§ Aim of the exercise
Reproduce the records word for word, apart from the images they contain.

§ Input material
____

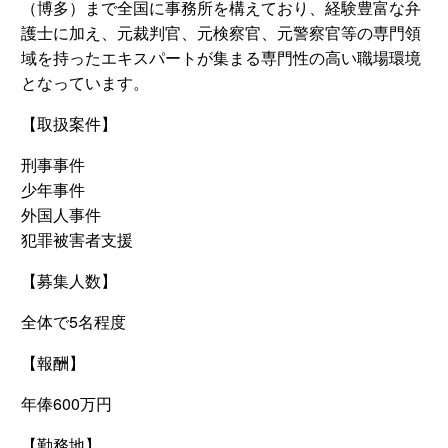
（博多）まで全国に事務所を構えており、経験豊富な弁
護士に加え、元裁判官、元検察官、元警察官等の専門領
域を持ったエキスパートが集まる専門性の高い職場環境
となっています。
【取扱案件】
刑事事件
少年事件
外国人事件
犯罪被害者支援
【募集人数】
全体で5名程度
【報酬】
年俸600万円
【勤務地】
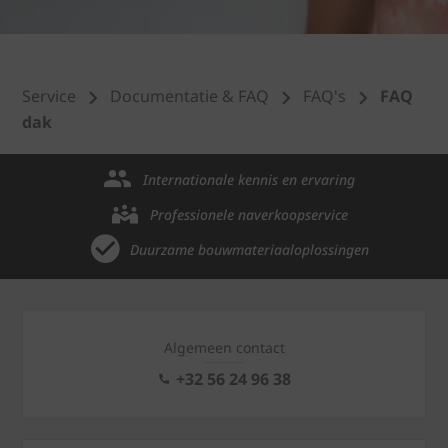
Service
Documentatie & FAQ
FAQ's
FAQ
dak
Internationale kennis en ervaring
Professionele naverkoopservice
Duurzame bouwmateriaaloplossingen
Algemeen contact
+32 56 24 96 38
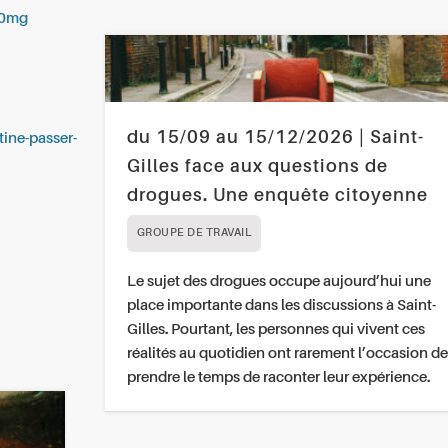
40mg
du 15/09 au 15/12/2026 | Saint-
tine-passer-
Gilles face aux questions de
drogues. Une enquête citoyenne
GROUPE DE TRAVAIL
Le sujet des drogues occupe aujourd’hui une
place importante dans les discussions à Saint-
Gilles. Pourtant, les personnes qui vivent ces
réalités au quotidien ont rarement l’occasion de
prendre le temps de raconter leur expérience.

____

§ Written reply
（博多）まで全国に事務所を構えており、経験豊富な弁
護士に加え、元裁判官、元検察官、元警察官等の専門領
域を持ったエキスパートが集まる専門性の高い職場環境
となっています。
【取扱案件】
刑事事件
少年事件
外国人事件
犯罪被害者支援
【募集人数】
全体で5名程度
【報酬】
年俸600万円
【勤務地】
Service
Documentatie & FAQ
FAQ's
FAQ
dak
Internationale kennis en ervaring
Professionele naverkoopservice
Duurzame bouwmateriaaloplossingen
Algemeen contact
+32 56 24 96 38
40mg
du 15/09 au 15/12/2026 | Saint-
tine-passer-
Gilles face aux questions de
drogues. Une enquête citoyenne
GROUPE DE TRAVAIL
Le sujet des drogues occupe aujourd’hui une
place importante dans les discussions à Saint-
Gilles. Pourtant, les personnes qui vivent ces
réalités au quotidien ont rarement l’occasion de
prendre le temps de raconter leur expérience.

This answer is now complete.